Texte étudié:
════

Pendant que Train de nuit poursuit sa percée internationale en douceur, J.K. s’attelle à un nouveau projet, l’histoire des possédées de Loudun. Cette histoire est désormais assez fameuse, ne serait-ce qu’à cause de la notoriété du film spectaculaire de Ken Russell, Les Diables (1971). Mais ce film ne raconte que la première partie de l’histoire, et Jerzy Kawalerowicz, dix ans avant, s’est intéressé à la suite, alors qu’au tournant des 60, l’histoire entière est pratiquement inconnue.
C’est que les faits historiques sont restés plusieurs siècles dans les cartons d’archives. Une ordonnance de juillet 1634 avait interdit "expressément à toute personne de quelque qualité ou condition que ce soit" d’évoquer l’affaire de ces religieuses indécentes, sous peine d’amendes et punitions corporelles.
L’affaire n’a vraiment été reprise qu’au 20e siècle (8), notamment par le Suédois Eyvind Johnsonn (Prix Nobel de littérature 1974), dans son roman De roses et de feu (1949), ou par l’Anglais Aldous Huxley, dans une analyse historique, The Devils of Loudun (1952). Pour ce qui concerne la partie angélique de rédemption (1634-1637), aux accents psychanalytiques prémonitoires, elle a été mise à jour par Michel de Certeau au début des années 60. On peut aussi citer aussi l’opéra, Die Teufel von Loudun, de Krzysztof Penderecki (1969).

════

Entrées de données enregistrées:
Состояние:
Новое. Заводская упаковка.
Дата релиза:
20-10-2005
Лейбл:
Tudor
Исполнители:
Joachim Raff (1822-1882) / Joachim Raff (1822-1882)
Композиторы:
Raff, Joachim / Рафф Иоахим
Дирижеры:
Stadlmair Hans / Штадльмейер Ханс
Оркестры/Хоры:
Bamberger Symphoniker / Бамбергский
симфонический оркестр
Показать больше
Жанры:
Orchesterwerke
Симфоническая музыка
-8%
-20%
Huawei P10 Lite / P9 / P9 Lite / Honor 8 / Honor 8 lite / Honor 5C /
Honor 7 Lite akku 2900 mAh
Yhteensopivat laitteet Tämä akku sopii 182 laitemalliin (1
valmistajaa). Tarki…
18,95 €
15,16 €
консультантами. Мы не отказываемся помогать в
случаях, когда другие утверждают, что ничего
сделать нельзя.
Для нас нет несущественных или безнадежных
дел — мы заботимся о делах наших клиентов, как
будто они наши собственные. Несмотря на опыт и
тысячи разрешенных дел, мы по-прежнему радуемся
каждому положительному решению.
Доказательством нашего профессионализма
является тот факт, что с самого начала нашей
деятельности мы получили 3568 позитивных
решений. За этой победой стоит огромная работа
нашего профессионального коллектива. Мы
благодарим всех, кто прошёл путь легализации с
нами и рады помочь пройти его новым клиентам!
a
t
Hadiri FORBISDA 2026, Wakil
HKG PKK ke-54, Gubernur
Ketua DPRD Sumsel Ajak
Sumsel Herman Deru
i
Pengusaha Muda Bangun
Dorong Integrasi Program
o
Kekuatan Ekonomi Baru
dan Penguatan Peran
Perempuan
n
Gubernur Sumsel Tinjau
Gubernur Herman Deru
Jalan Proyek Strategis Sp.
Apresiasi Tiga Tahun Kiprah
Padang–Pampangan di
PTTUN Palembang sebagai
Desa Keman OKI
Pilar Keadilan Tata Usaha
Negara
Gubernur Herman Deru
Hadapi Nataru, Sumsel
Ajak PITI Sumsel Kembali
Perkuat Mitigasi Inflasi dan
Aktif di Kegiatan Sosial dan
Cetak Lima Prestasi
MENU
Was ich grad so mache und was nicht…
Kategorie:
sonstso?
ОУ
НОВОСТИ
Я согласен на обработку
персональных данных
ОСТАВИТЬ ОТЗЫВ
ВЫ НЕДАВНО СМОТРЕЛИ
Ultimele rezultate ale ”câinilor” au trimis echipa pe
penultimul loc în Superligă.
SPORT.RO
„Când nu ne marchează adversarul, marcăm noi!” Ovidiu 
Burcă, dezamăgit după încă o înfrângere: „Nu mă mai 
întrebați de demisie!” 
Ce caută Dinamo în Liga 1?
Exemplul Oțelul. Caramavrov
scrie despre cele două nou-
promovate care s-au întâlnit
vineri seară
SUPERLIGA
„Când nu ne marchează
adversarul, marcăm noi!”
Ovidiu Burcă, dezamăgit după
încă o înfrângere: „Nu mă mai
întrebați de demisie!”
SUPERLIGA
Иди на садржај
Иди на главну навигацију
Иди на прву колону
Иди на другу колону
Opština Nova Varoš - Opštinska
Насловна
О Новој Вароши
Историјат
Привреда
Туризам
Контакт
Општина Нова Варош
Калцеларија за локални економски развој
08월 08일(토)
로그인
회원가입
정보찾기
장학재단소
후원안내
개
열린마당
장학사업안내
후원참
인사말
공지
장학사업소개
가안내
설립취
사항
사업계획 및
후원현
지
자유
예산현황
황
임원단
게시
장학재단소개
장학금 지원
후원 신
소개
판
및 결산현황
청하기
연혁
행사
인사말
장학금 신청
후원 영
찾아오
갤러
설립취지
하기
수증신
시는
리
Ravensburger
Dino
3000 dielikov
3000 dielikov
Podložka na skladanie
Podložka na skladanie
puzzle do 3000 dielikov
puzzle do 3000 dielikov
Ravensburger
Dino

════

Consignes:
A – Recopiez à l'identique le passage du texte sur les possédées de Loudun qui commence aux mots « C’est que les » et se termine après « et punitions corporelles. ».
B – Traduisez en anglais la phrase suivante du texte sur les possédées de Loudun : « Cette histoire est désormais assez fameuse, ne serait-ce qu'à cause de la notoriété du film spectaculaire de Ken Russell, Les Diables (1971). »
C – Prolongez le texte sur les possédées de Loudun à la suite de sa dernière phrase, s'il vous plaît.

Réponses de l'exercice:
A –
C’est que les faits historiques sont restés plusieurs siècles dans les cartons d’archives. Une ordonnance de juillet 1634 avait interdit "expressément à toute personne de quelque qualité ou condition que ce soit" d’évoquer l’affaire de ces religieuses indécentes, sous peine d’amendes et punitions corporelles.

B – This story is now fairly well known, if only because of the fame of Ken Russell's spectacular film, Les Diables (1971).

C –
Rappelons-en les éléments. Loudun, petite ville du Poitou, entre 1632 et 1637, a été le théâtre d’une affaire à multiples péripéties et ingrédients. Les protagonistes sont le prêtre de la ville, Urbain Grandier, le couvent local des Ursulines, avec sa mère supérieure Jeanne des Anges, ainsi que Dieu et Satan sous ses formes les plus diverses, le tout sur fond d’épidémie de peste, et d’arrière-mondes sexuels. Quand Jeanne entre en hystérie, il est nécessaire de nommer avec précision chacun des huit diables qui la tourmentent, si on veut l’exorciser et punir l’agent humain de cette sorcellerie. Grandier, libertin et opposant à Richelieu, qui n’a pourtant jamais rencontré Jeanne, fait parfaitement l’affaire pour des tortures et une mort atroce. Que demande le peuple ? Du pain, des jeux et surtout, du spectacle. Cette première partie est la phase sulfureuse, politique et très publique de cette chasse aux sorcières (1632-1634).


 

L’histoire a une suite moins scandaleuse et beaucoup moins connue. Les Ursulines se calment, et Jeanne est prise en charge par un Jésuite mystique, Jean-Joseph Surin.
Lui rencontre la nonne, et, mû par une inspiration divine et non plus infernale, il l’écoute, longuement. Dans un élan de sainteté, et sans doute d’amour profane, il demande le transfert sur lui de la possession sur Jeanne. En 1637, elle guérit miraculeusement. Lui entre alors dans une profonde dépression.


 

Si c’est la seconde partie de l’affaire que veut traiter Jerzy Kawalerowicz, et non pas la première, c’est qu’il y a des raisons d’actualité. Il se trouve que c’est son compatriote, le grand (et très officiel) écrivain polonais Jaroslaw Iwaszkiewicz (1894-1980), qui s’y est intéressé le premier, et plus spécialement à la relation de Jeanne et Surin, dans un roman paru en 1942. Il se trouve aussi que ce roman vient d’être traduit en français et est paru chez Robert Laffont en 1959. Enfin, cette histoire comporte tous les ingrédients poétiques, esthétiques et politiques, pour séduire, voire parler du présent de la Pologne, à travers une allégorie. J.K. s’en empare et l’adapte avec Tadeusz Konwicki (1926-2015), qui est scénariste et a déjà réalisé un premier film en 1958, produit par la Kadr. Avec lui, J.K. écrira aussi Pharaon, et Austeria.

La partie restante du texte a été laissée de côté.